BEGIN Data in this exercise
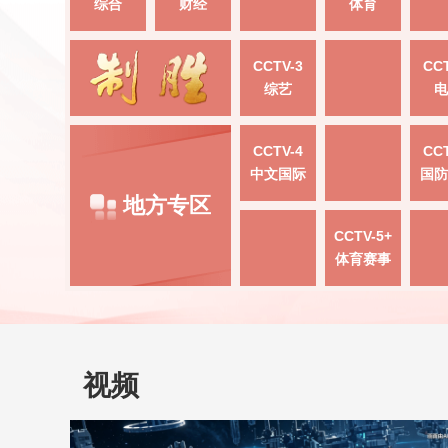
综合
财经
体育
CCTV-3
CCT
综艺
电
CCTV-4
CCT
中文国际
国防
地方专区
CCTV-5+
体育赛事
视频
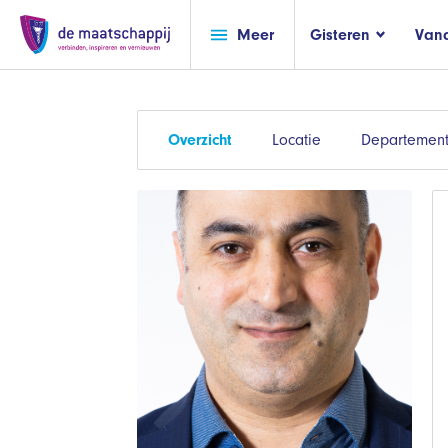
Meer
Gisteren
Van
Overzicht
Locatie
Departement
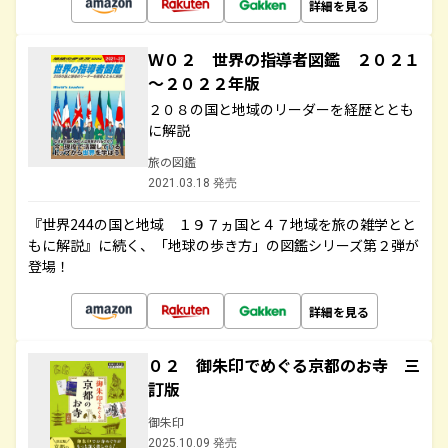
詳細を見る
Ｗ０２ 世界の指導者図鑑 ２０２１
～２０２２年版
２０８の国と地域のリーダーを経歴ととも
に解説
旅の図鑑
2021.03.18 発売
『世界244の国と地域 １９７ヵ国と４７地域を旅の雑学とと
もに解説』に続く、「地球の歩き方」の図鑑シリーズ第２弾が
登場！
詳細を見る
０２ 御朱印でめぐる京都のお寺 三
訂版
御朱印
2025.10.09 発売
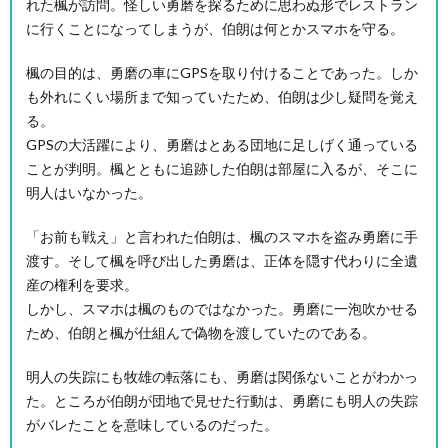
れた楓が訪問。怪しい勇磨を探るために思わぬ形でレストラン
に行くことになってしまうが、伯朗は何とかスマホを守る。
楓の目的は、勇磨の車にGPSを取り付けることであった。しか
も外れにくい場所まで知っていたため、伯朗は少し疑問を覚え
る。
GPSの大活躍により、勇磨はとある団地に足しげく通っている
ことが判明。楓とともに追跡した伯朗は部屋に入るが、そこに
明人はいなかった。
「お前も戦え」と言われた伯朗は、楓のスマホを盗み勇磨に手
渡す。そして楓を呼び出した勇磨は、正体を隠す代わりに全遺
産の権利を要求。
しかし、スマホは楓のものではなかった。勇磨に一泡吹かせる
ため、伯朗と楓が仕組んで偽物を渡していたのである。
明人の失踪にも牧雄の転落にも、勇磨は関係ないことがわかっ
た。ところが伯朗が団地で見せた行動は、勇磨にも明人の失踪
がバレたことを意味しているのだった。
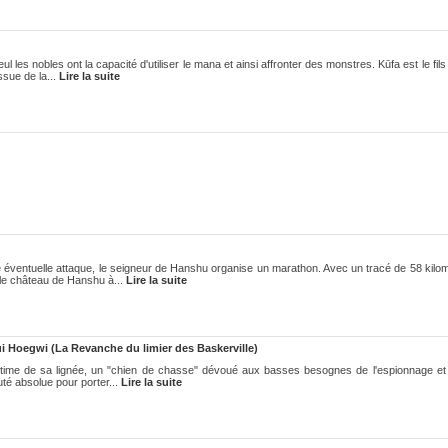
s nobles ont la capacité d'utiliser le mana et ainsi affronter des monstres. Kūfa est le fils
ssue de la...
Lire la suite
e éventuelle attaque, le seigneur de Hanshu organise un marathon. Avec un tracé de 58 kilom
 le château de Hanshu à...
Lire la suite
Hoegwi (La Revanche du limier des Baskerville)
e ultime de sa lignée, un "chien de chasse" dévoué aux basses besognes de l'espionnage et
té absolue pour porter...
Lire la suite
END Data in this exercise
* Action item:
Reproduce the text of all the records above with every "Lire la suite" swapped for "Read more" and nothing else altered. Omit the pictures.

* Solution for this task:
综合
财经
体育
CCTV-3
CCT
综艺
电
CCTV-4
CCT
中文国际
国防
地方专区
CCTV-5+
体育赛事
视频
Meer
Gisteren
Van
Overzicht
Locatie
Departement
詳細を見る
Ｗ０２ 世界の指導者図鑑 ２０２１
～２０２２年版
２０８の国と地域のリーダーを経歴ととも
に解説
旅の図鑑
2021.03.18 発売
『世界244の国と地域 １９７ヵ国と４７地域を旅の雑学とと
もに解説』に続く、「地球の歩き方」の図鑑シリーズ第２弾が
登場！
詳細を見る
０２ 御朱印でめぐる京都のお寺 三
訂版
御朱印
2025.10.09 発売
れた楓が訪問。怪しい勇磨を探るために思わぬ形でレストラン
に行くことになってしまうが、伯朗は何とかスマホを守る。
楓の目的は、勇磨の車にGPSを取り付けることであった。しか
も外れにくい場所まで知っていたため、伯朗は少し疑問を覚え
る。
GPSの大活躍により、勇磨はとある団地に足しげく通っている
ことが判明。楓とともに追跡した伯朗は部屋に入るが、そこに
明人はいなかった。
「お前も戦え」と言われた伯朗は、楓のスマホを盗み勇磨に手
渡す。そして楓を呼び出した勇磨は、正体を隠す代わりに全遺
産の権利を要求。
しかし、スマホは楓のものではなかった。勇磨に一泡吹かせる
ため、伯朗と楓が仕組んで偽物を渡していたのである。
明人の失踪にも牧雄の転落にも、勇磨は関係ないことがわかっ
た。ところが伯朗が団地で見せた行動は、勇磨にも明人の失踪
がバレたことを意味しているのだった。
s nobles ont la capacité d'utiliser le mana et ainsi affronter des monstres. Kūfa est le fils
ssue de la...
Read more
e éventuelle attaque, le seigneur de Hanshu organise un marathon. Avec un tracé de 58 kilom
 le château de Hanshu à...
Read more
Hoegwi (La Revanche du limier des Baskerville)
e ultime de sa lignée, un "chien de chasse" dévoué aux basses besognes de l'espionnage et
té absolue pour porter...
Read more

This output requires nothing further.